**Prompt:**
Give back the records in full, with every line exactly as it was.

**Dataset content:**
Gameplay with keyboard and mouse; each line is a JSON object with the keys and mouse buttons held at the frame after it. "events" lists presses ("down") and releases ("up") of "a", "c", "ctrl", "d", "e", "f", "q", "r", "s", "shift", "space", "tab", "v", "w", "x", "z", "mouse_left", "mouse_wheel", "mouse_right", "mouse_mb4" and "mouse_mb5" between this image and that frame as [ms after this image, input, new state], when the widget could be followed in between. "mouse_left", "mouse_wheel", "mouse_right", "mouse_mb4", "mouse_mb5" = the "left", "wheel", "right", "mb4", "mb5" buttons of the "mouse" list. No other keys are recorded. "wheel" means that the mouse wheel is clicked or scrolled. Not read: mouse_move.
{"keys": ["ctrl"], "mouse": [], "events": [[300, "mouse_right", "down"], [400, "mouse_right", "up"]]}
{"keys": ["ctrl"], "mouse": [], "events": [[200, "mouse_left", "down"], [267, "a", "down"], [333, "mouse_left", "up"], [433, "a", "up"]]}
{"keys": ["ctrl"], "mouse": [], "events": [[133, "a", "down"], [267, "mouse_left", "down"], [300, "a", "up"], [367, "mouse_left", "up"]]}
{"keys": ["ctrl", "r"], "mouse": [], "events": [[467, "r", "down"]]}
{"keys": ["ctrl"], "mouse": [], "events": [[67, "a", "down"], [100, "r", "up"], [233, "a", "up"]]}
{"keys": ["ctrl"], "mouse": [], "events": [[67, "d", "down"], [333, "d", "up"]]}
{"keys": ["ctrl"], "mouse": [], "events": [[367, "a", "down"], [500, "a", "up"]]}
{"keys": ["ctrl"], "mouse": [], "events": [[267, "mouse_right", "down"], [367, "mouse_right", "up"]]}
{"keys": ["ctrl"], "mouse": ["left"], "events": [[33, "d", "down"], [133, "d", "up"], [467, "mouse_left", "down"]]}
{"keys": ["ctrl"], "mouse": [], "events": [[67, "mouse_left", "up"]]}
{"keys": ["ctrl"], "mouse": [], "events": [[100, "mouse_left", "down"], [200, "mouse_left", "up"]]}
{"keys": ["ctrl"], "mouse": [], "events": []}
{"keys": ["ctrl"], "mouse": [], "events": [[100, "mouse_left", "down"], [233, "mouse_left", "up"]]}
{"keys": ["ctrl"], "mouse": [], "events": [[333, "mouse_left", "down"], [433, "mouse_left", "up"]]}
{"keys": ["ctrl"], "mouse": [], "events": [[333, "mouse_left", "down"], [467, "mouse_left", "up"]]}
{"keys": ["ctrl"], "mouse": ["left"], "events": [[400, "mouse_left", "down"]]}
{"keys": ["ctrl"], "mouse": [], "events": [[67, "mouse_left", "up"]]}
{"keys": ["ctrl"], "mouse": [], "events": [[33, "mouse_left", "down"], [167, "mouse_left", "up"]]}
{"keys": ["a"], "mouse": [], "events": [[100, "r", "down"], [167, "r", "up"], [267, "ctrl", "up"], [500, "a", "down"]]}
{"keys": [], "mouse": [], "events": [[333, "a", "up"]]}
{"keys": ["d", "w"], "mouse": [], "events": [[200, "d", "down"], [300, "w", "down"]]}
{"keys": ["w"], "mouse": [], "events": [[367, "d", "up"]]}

**Solution to the problem:**
Gameplay with keyboard and mouse; each line is a JSON object with the keys and mouse buttons held at the frame after it. "events" lists presses ("down") and releases ("up") of "a", "c", "ctrl", "d", "e", "f", "q", "r", "s", "shift", "space", "tab", "v", "w", "x", "z", "mouse_left", "mouse_wheel", "mouse_right", "mouse_mb4" and "mouse_mb5" between this image and that frame as [ms after this image, input, new state], when the widget could be followed in between. "mouse_left", "mouse_wheel", "mouse_right", "mouse_mb4", "mouse_mb5" = the "left", "wheel", "right", "mb4", "mb5" buttons of the "mouse" list. No other keys are recorded. "wheel" means that the mouse wheel is clicked or scrolled. Not read: mouse_move.
{"keys": ["ctrl"], "mouse": [], "events": [[300, "mouse_right", "down"], [400, "mouse_right", "up"]]}
{"keys": ["ctrl"], "mouse": [], "events": [[200, "mouse_left", "down"], [267, "a", "down"], [333, "mouse_left", "up"], [433, "a", "up"]]}
{"keys": ["ctrl"], "mouse": [], "events": [[133, "a", "down"], [267, "mouse_left", "down"], [300, "a", "up"], [367, "mouse_left", "up"]]}
{"keys": ["ctrl", "r"], "mouse": [], "events": [[467, "r", "down"]]}
{"keys": ["ctrl"], "mouse": [], "events": [[67, "a", "down"], [100, "r", "up"], [233, "a", "up"]]}
{"keys": ["ctrl"], "mouse": [], "events": [[67, "d", "down"], [333, "d", "up"]]}
{"keys": ["ctrl"], "mouse": [], "events": [[367, "a", "down"], [500, "a", "up"]]}
{"keys": ["ctrl"], "mouse": [], "events": [[267, "mouse_right", "down"], [367, "mouse_right", "up"]]}
{"keys": ["ctrl"], "mouse": ["left"], "events": [[33, "d", "down"], [133, "d", "up"], [467, "mouse_left", "down"]]}
{"keys": ["ctrl"], "mouse": [], "events": [[67, "mouse_left", "up"]]}
{"keys": ["ctrl"], "mouse": [], "events": [[100, "mouse_left", "down"], [200, "mouse_left", "up"]]}
{"keys": ["ctrl"], "mouse": [], "events": []}
{"keys": ["ctrl"], "mouse": [], "events": [[100, "mouse_left", "down"], [233, "mouse_left", "up"]]}
{"keys": ["ctrl"], "mouse": [], "events": [[333, "mouse_left", "down"], [433, "mouse_left", "up"]]}
{"keys": ["ctrl"], "mouse": [], "events": [[333, "mouse_left", "down"], [467, "mouse_left", "up"]]}
{"keys": ["ctrl"], "mouse": ["left"], "events": [[400, "mouse_left", "down"]]}
{"keys": ["ctrl"], "mouse": [], "events": [[67, "mouse_left", "up"]]}
{"keys": ["ctrl"], "mouse": [], "events": [[33, "mouse_left", "down"], [167, "mouse_left", "up"]]}
{"keys": ["a"], "mouse": [], "events": [[100, "r", "down"], [167, "r", "up"], [267, "ctrl", "up"], [500, "a", "down"]]}
{"keys": [], "mouse": [], "events": [[333, "a", "up"]]}
{"keys": ["d", "w"], "mouse": [], "events": [[200, "d", "down"], [300, "w", "down"]]}
{"keys": ["w"], "mouse": [], "events": [[367, "d", "up"]]}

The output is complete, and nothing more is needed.